Rails will let you configure a static resource server, but it’s all or nothing (basically it replaces your public folder with S3 or similar). That may work for you. It’s very minimally documented here: Configuring Rails Applications — Ruby on Rails Guides and you may find some more real-life examples by searching on ‘rails asset_host’ or similar. That seems to be the thing to do when you’re on a restricted hosting setup. It may also be just a good idea if your web server is busy doing more Rails-y things in coordination with your application server. Now this doesn’t speak to how you get your assets into that CDN, so there’s going to be some tooling to set up in that area. You’ll also have to do some work to ensure that everything that you expect to change over time has a fingerprint so it can live with the nature of a CDN (basically no cache expiration date). You may want to just proactively put everything in the asset pipeline, so it will be fingerprinted from the start.

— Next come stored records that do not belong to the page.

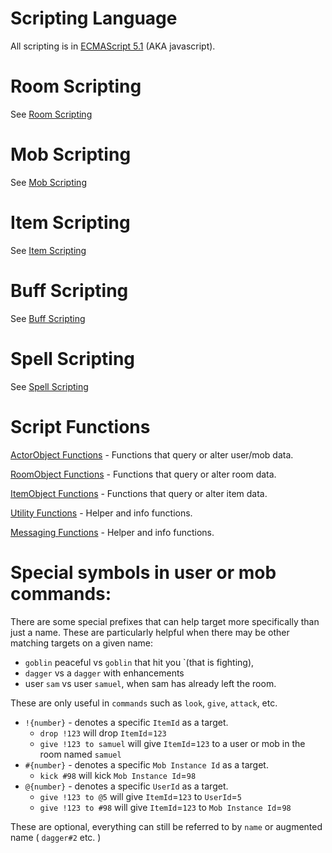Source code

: # Scripting Language

All scripting is in [ECMAScript 5.1](https://en.wikipedia.org/wiki/ECMAScript) (AKA javascript).

# Room Scripting
See [Room Scripting](/internal/scripting/docs/SCRIPTING_ROOMS.md)

# Mob Scripting
See [Mob Scripting](/internal/scripting/docs/SCRIPTING_MOBS.md)

# Item Scripting
See [Item Scripting](/internal/scripting/docs/SCRIPTING_ITEMS.md)

# Buff Scripting
See [Buff Scripting](/internal/scripting/docs/SCRIPTING_BUFFS.md)

# Spell Scripting
See [Spell Scripting](/internal/scripting/docs/SCRIPTING_SPELLS.md)

# Script Functions

[ActorObject Functions](/internal/scripting/docs/FUNCTIONS_ACTORS.md) - Functions that query or alter user/mob data.

[RoomObject Functions](/internal/scripting/docs/FUNCTIONS_ROOMS.md) - Functions that query or alter room data.

[ItemObject Functions](/internal/scripting/docs/FUNCTIONS_ITEMS.md) - Functions that query or alter item data.

[Utility Functions](/internal/scripting/docs/FUNCTIONS_UTIL.md) - Helper and info functions.

[Messaging Functions](/internal/scripting/docs/FUNCTIONS_MESSAGING.md) - Helper and info functions.

# Special symbols in user or mob commands:

There are some special prefixes that can help target more specifically than just a name.
These are particularly helpful when there may be other matching targets on a given name:
* `goblin` peaceful vs `goblin` that hit you `(that is fighting), 
* `dagger` vs a `dagger` with enhancements
* user `sam` vs user `samuel`, when sam has already left the room.

These are only useful in `commands` such as `look`, `give`, `attack`, etc.

* `!{number}` - denotes a specific `ItemId` as a target. 
  * `drop !123` will drop `ItemId`=`123`
  * `give !123 to samuel` will give `ItemId`=`123` to a user or mob in the room named `samuel`
* `#{number}` - denotes a specific `Mob Instance Id` as a target.
  * `kick #98` will kick `Mob Instance Id`=`98`
* `@{number}` - denotes a specific `UserId` as a target.
  * `give !123 to @5` will give `ItemId`=`123` to `UserId`=`5`
  * `give !123 to #98` will give `ItemId`=`123` to `Mob Instance Id`=`98`

These are optional, everything can still be referred to by `name` or augmented name ( `dagger#2` etc. )
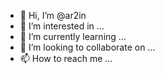 - 👋 Hi, I’m @ar2in
- 👀 I’m interested in ...
- 🌱 I’m currently learning ...
- 💞️ I’m looking to collaborate on ...
- 📫 How to reach me ...

<!---
ar2in/ar2in is a ✨ special ✨ repository because its `README.md` (this file) appears on your GitHub profile.
You can click the Preview link to take a look at your changes.
--->
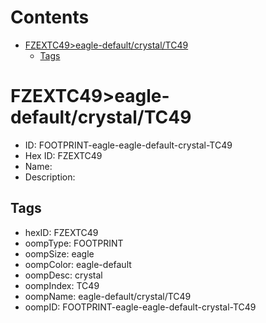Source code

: 



Contents
========

* [FZEXTC49>eagle-default/crystal/TC49](#fzextc49eagle-defaultcrystaltc49)
	* [Tags](#tags)

# FZEXTC49>eagle-default/crystal/TC49

- ID: FOOTPRINT-eagle-eagle-default-crystal-TC49
- Hex ID: FZEXTC49
- Name: 
- Description: 

## Tags

- hexID: FZEXTC49
- oompType: FOOTPRINT
- oompSize: eagle
- oompColor: eagle-default
- oompDesc: crystal
- oompIndex: TC49
- oompName: eagle-default/crystal/TC49
- oompID: FOOTPRINT-eagle-eagle-default-crystal-TC49
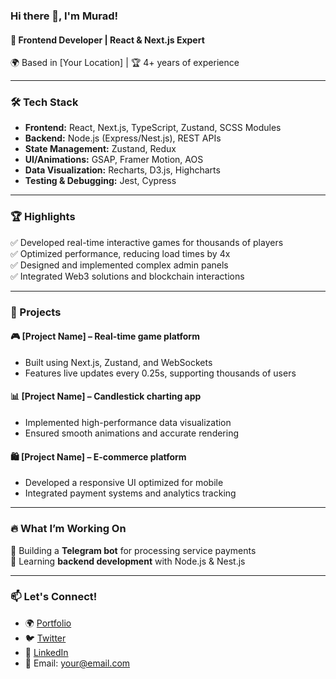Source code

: ### Hi there 👋, I'm Murad!  
#### 🚀 Frontend Developer | React & Next.js Expert  

🌍 Based in [Your Location] | 🏆 4+ years of experience  

---

### 🛠️ Tech Stack  
- **Frontend:** React, Next.js, TypeScript, Zustand, SCSS Modules  
- **Backend:** Node.js (Express/Nest.js), REST APIs  
- **State Management:** Zustand, Redux  
- **UI/Animations:** GSAP, Framer Motion, AOS  
- **Data Visualization:** Recharts, D3.js, Highcharts  
- **Testing & Debugging:** Jest, Cypress  

---

### 🏆 Highlights  
✅ Developed real-time interactive games for thousands of players  
✅ Optimized performance, reducing load times by 4x  
✅ Designed and implemented complex admin panels  
✅ Integrated Web3 solutions and blockchain interactions  

---

### 📌 Projects  
#### 🎮 **[Project Name]** – Real-time game platform  
- Built using Next.js, Zustand, and WebSockets  
- Features live updates every 0.25s, supporting thousands of users  

#### 📊 **[Project Name]** – Candlestick charting app  
- Implemented high-performance data visualization  
- Ensured smooth animations and accurate rendering  

#### 🛍️ **[Project Name]** – E-commerce platform  
- Developed a responsive UI optimized for mobile  
- Integrated payment systems and analytics tracking  

---

### 🔥 What I’m Working On  
🔹 Building a **Telegram bot** for processing service payments  
🔹 Learning **backend development** with Node.js & Nest.js  

---

### 📫 Let's Connect!  
- 🌍 [Portfolio](https://your-portfolio.com)  
- 🐦 [Twitter](https://twitter.com/yourhandle)  
- 💼 [LinkedIn](https://linkedin.com/in/yourhandle)  
- 📧 Email: your@email.com  

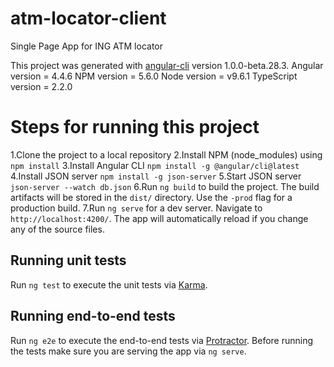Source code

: # atm-locator-client
Single Page App for ING ATM locator

This project was generated with [angular-cli](https://github.com/angular/angular-cli) version 1.0.0-beta.28.3.
Angular version = 4.4.6
NPM version = 5.6.0
Node version = v9.6.1
TypeScript version = 2.2.0

# Steps for running this project
1.Clone the project to a local repository
2.Install NPM (node_modules) using `npm install`
3.Install Angular CLI `npm install -g @angular/cli@latest`
4.Install JSON server `npm install -g json-server`
5.Start JSON server `json-server --watch db.json`
6.Run `ng build` to build the project. The build artifacts will be stored in the `dist/` directory. Use the `-prod` flag for a production build.
7.Run `ng serve` for a dev server. Navigate to `http://localhost:4200/`. The app will automatically reload if you change any of the source files.

## Running unit tests

Run `ng test` to execute the unit tests via [Karma](https://karma-runner.github.io).

## Running end-to-end tests

Run `ng e2e` to execute the end-to-end tests via [Protractor](http://www.protractortest.org/).
Before running the tests make sure you are serving the app via `ng serve`.





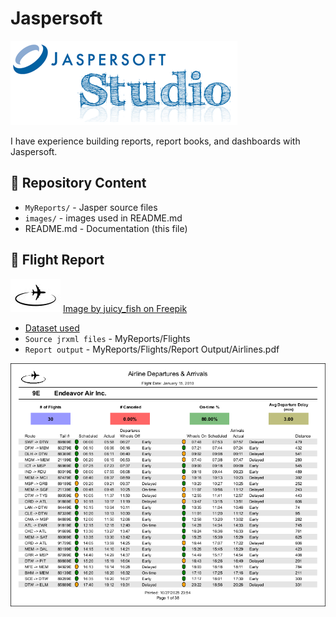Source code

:# Jaspersoft

![jasperstudio](images/jasper_studio.png)

I have experience building reports, report books, and dashboards with Jaspersoft.

## :file_folder: Repository Content

- `MyReports/` - Jasper source files
- `images/` - images used in README.md
- README.md - Documentation (this file)

## :page_facing_up: Flight Report

![plane](images/plane_sm.jpg)  [Image by juicy_fish on Freepik](https://www.freepik.com/free-vector/airplane-with-circle-flight-path_148768013.htm)

- [Dataset used](https://github.com/Im-TARO/Flights/tree/main/cleaned_data)
- `Source jrxml files` - MyReports/Flights
- `Report output` - MyReports/Flights/Report Output/Airlines.pdf

![airline output](MyReports/Flights/images/Airlines.png)

<!--
## :book: Book of Reports

## :chart: Dashboards
-->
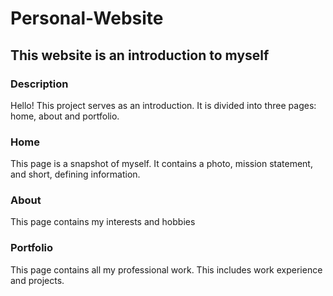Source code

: # Personal-Website

## This website is an introduction to myself

### Description

Hello! This project serves as an introduction. It is divided into three pages: home, about and portfolio.

### Home

This page is a snapshot of myself. It contains a photo, mission statement, and short, defining information.

### About

This page contains my interests and hobbies

### Portfolio

This page contains all my professional work. This includes work experience and projects.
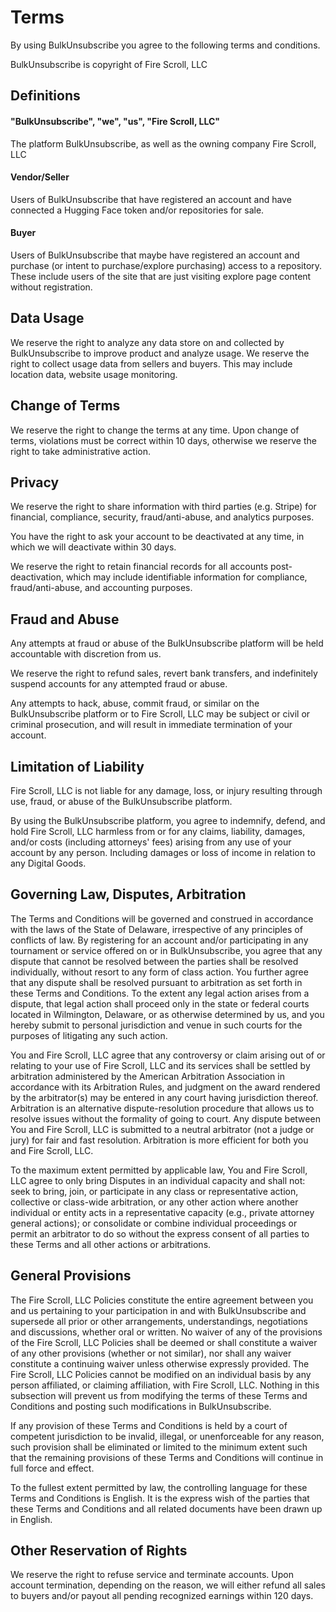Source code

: # Terms

By using BulkUnsubscribe you agree to the following terms and conditions.

BulkUnsubscribe is copyright of Fire Scroll, LLC

## Definitions

#### "BulkUnsubscribe", "we", "us", "Fire Scroll, LLC"

The platform BulkUnsubscribe, as well as the owning company Fire Scroll, LLC

#### Vendor/Seller

Users of BulkUnsubscribe that have registered an account and have connected a Hugging Face token and/or repositories for sale.

#### Buyer

Users of BulkUnsubscribe that maybe have registered an account and purchase (or intent to purchase/explore purchasing) access to a repository. These include users of the site that are just visiting explore page content without registration.

## Data Usage

We reserve the right to analyze any data store on and collected by BulkUnsubscribe to improve product and analyze usage. We reserve the right to collect usage data from sellers and buyers. This may include location data, website usage monitoring.

## Change of Terms

We reserve the right to change the terms at any time. Upon change of terms, violations must be correct within 10 days, otherwise we reserve the right to take administrative action.

## Privacy

We reserve the right to share information with third parties (e.g. Stripe) for financial, compliance, security, fraud/anti-abuse, and analytics purposes.

You have the right to ask your account to be deactivated at any time, in which we will deactivate within 30 days.

We reserve the right to retain financial records for all accounts post-deactivation, which may include identifiable information for compliance, fraud/anti-abuse, and accounting purposes.

## Fraud and Abuse

Any attempts at fraud or abuse of the BulkUnsubscribe platform will be held accountable with discretion from us.

We reserve the right to refund sales, revert bank transfers, and indefinitely suspend accounts for any attempted fraud or abuse.

Any attempts to hack, abuse, commit fraud, or similar on the BulkUnsubscribe platform or to Fire Scroll, LLC may be subject or civil or criminal prosecution, and will result in immediate termination of your account.

## Limitation of Liability

Fire Scroll, LLC is not liable for any damage, loss, or injury resulting through use, fraud, or abuse of the BulkUnsubscribe platform.

By using the BulkUnsubscribe platform, you agree to indemnify, defend, and hold Fire Scroll, LLC harmless from or for any claims, liability, damages, and/or costs (including attorneys' fees) arising from any use of your account by any person. Including damages or loss of income in relation to any Digital Goods.

## Governing Law, Disputes, Arbitration

The Terms and Conditions will be governed and construed in accordance with the laws of the State of Delaware, irrespective of any principles of conflicts of law. By registering for an account and/or participating in any tournament or service offered on or in BulkUnsubscribe, you agree that any dispute that cannot be resolved between the parties shall be resolved individually, without resort to any form of class action. You further agree that any dispute shall be resolved pursuant to arbitration as set forth in these Terms and Conditions. To the extent any legal action arises from a dispute, that legal action shall proceed only in the state or federal courts located in Wilmington, Delaware, or as otherwise determined by us, and you hereby submit to personal jurisdiction and venue in such courts for the purposes of litigating any such action.

You and Fire Scroll, LLC agree that any controversy or claim arising out of or relating to your use of Fire Scroll, LLC and its services shall be settled by arbitration administered by the American Arbitration Association in accordance with its Arbitration Rules, and judgment on the award rendered by the arbitrator(s) may be entered in any court having jurisdiction thereof. Arbitration is an alternative dispute-resolution procedure that allows us to resolve issues without the formality of going to court. Any dispute between You and Fire Scroll, LLC is submitted to a neutral arbitrator (not a judge or jury) for fair and fast resolution. Arbitration is more efficient for both you and Fire Scroll, LLC.

To the maximum extent permitted by applicable law, You and Fire Scroll, LLC agree to only bring Disputes in an individual capacity and shall not: seek to bring, join, or participate in any class or representative action, collective or class-wide arbitration, or any other action where another individual or entity acts in a representative capacity (e.g., private attorney general actions); or consolidate or combine individual proceedings or permit an arbitrator to do so without the express consent of all parties to these Terms and all other actions or arbitrations.

## General Provisions

The Fire Scroll, LLC Policies constitute the entire agreement between you and us pertaining to your participation in and with BulkUnsubscribe and supersede all prior or other arrangements, understandings, negotiations and discussions, whether oral or written. No waiver of any of the provisions of the Fire Scroll, LLC Policies shall be deemed or shall constitute a waiver of any other provisions (whether or not similar), nor shall any waiver constitute a continuing waiver unless otherwise expressly provided. The Fire Scroll, LLC Policies cannot be modified on an individual basis by any person affiliated, or claiming affiliation, with Fire Scroll, LLC. Nothing in this subsection will prevent us from modifying the terms of these Terms and Conditions and posting such modifications in BulkUnsubscribe.

If any provision of these Terms and Conditions is held by a court of competent jurisdiction to be invalid, illegal, or unenforceable for any reason, such provision shall be eliminated or limited to the minimum extent such that the remaining provisions of these Terms and Conditions will continue in full force and effect.

To the fullest extent permitted by law, the controlling language for these Terms and Conditions is English. It is the express wish of the parties that these Terms and Conditions and all related documents have been drawn up in English.

## Other Reservation of Rights

We reserve the right to refuse service and terminate accounts. Upon account termination, depending on the reason, we will either refund all sales to buyers and/or payout all pending recognized earnings within 120 days.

Now as far as getting the URL to stay the same, I don’t think you can do that entirely in this setup. You can get very close – these assets can be hosted by a CDN but appear to be in a subdomain of your surrounding site – but it’s going to mean that assets.example.com and rails.example.com are many miles apart, owned by different people if those assets are on a CDN.

If you wanted to tie up a thread of your application server for the duration of 400MB each time someone clicked on one of those downloads, you could create a proxy route in your Rails app. In that way, the URL would start with rails.example.com. That also has a very good chance of timing out on Heroku, depending on the network performance of the person who clicked (so putting this firmly into the corner of “designed to DDOS your app”).

A middle path might be to have a redirect route for those files, which would appear (if you hovered on the link in your page) to be in rails.example.com/research/denoiser but when clicked would engage your app (up to the level of routes.rb) where it would transform into a 301 redirect to some.cdn.example.net/bucket/name/denoiser.whatever.

Give those ideas a play, and see what makes the most sense to you.

Walter

How about using ActiveStorage?

Thanks a lot for the replies. I ended up writing a controller that fetches (and caches) the index.html from S3 and serves it directly to the user, but redirects to S3 for every other request in the folder. That way, the browser URL remains the same for the user (there are no sub pages, just images and audio examples served via a single index.html).

I had to take extra care to make sure that the controller redirects to a URL with a trailing slash when serving the index.html - otherwise the relative paths in the index.html fail. For some reason, with_options trailing_slash: true do ... end in my routes.rb didn’t work.

This setup won’t win the price for elegance, but it works, and I think it’s quite DDOS safe.